* _Exercise aim_: Word for word, give again the line holding "left elbow: (341, 158)" and each line after it to the end of the listing below.
★ ★ ★ ★ ★ ★ ★
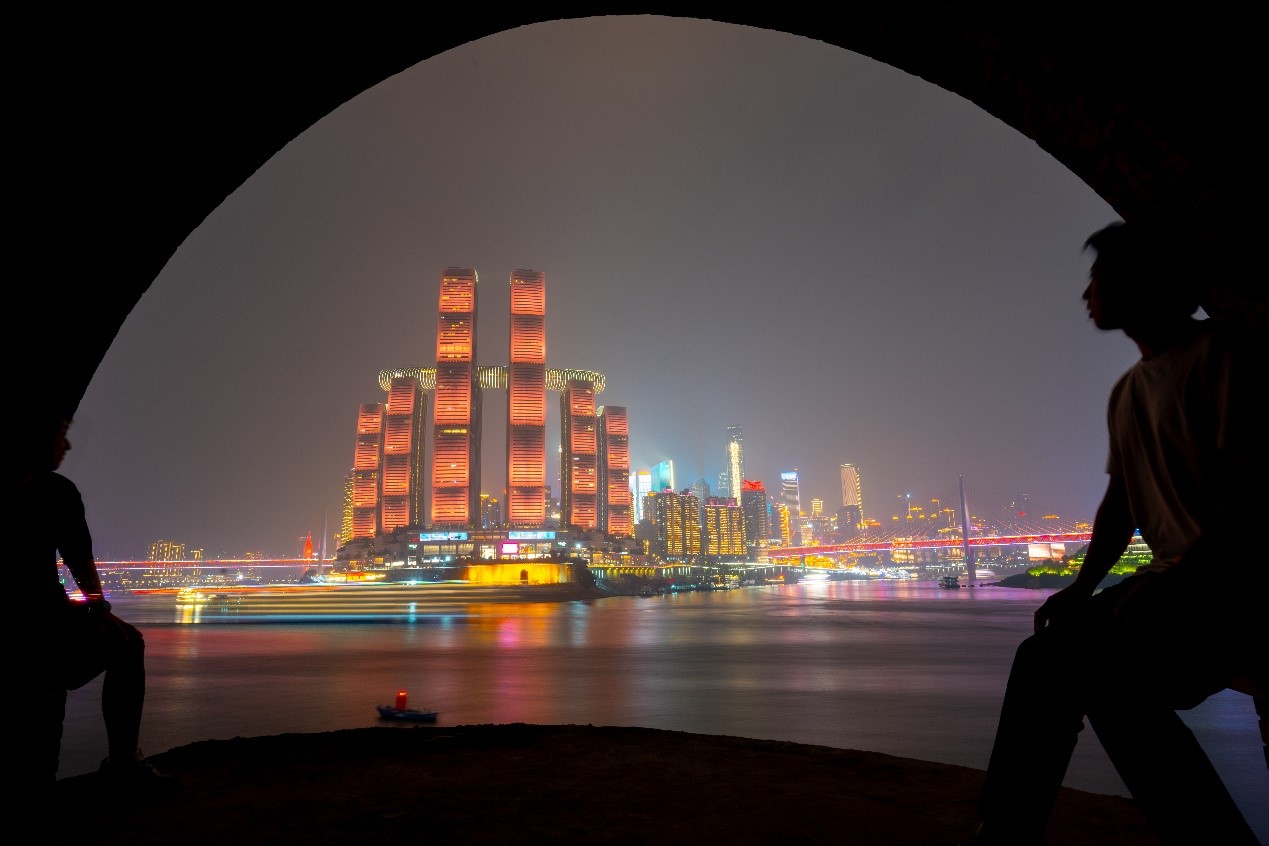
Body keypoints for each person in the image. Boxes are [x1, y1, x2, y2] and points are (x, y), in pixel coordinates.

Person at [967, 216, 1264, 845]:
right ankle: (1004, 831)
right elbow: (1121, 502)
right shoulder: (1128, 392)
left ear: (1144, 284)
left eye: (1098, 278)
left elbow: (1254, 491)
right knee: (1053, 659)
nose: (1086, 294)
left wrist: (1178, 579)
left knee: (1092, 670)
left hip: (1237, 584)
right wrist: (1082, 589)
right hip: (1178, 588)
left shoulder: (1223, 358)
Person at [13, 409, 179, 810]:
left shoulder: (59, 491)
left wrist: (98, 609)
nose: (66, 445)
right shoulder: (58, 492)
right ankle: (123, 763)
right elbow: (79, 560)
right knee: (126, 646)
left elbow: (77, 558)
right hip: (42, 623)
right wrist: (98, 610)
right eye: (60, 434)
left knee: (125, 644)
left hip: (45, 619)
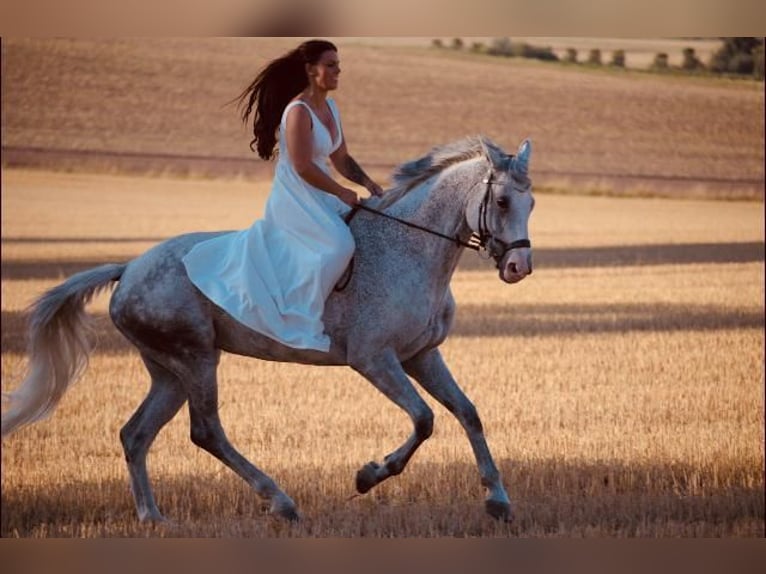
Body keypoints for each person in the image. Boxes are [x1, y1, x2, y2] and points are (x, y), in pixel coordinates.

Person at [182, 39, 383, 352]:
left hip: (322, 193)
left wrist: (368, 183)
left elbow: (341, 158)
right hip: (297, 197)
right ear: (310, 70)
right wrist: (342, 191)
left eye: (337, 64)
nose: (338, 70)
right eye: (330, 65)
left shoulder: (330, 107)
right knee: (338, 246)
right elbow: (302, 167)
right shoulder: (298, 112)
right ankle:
★ ★ ★ ★ ★ ★ ★
* _Response for this exercise_:
left elbow: (341, 158)
right hip: (297, 197)
right ear: (310, 70)
right wrist: (342, 191)
left eye: (337, 64)
nose: (338, 70)
right eye: (330, 65)
left shoulder: (330, 107)
right knee: (338, 246)
right elbow: (302, 167)
right shoulder: (298, 112)
right ankle:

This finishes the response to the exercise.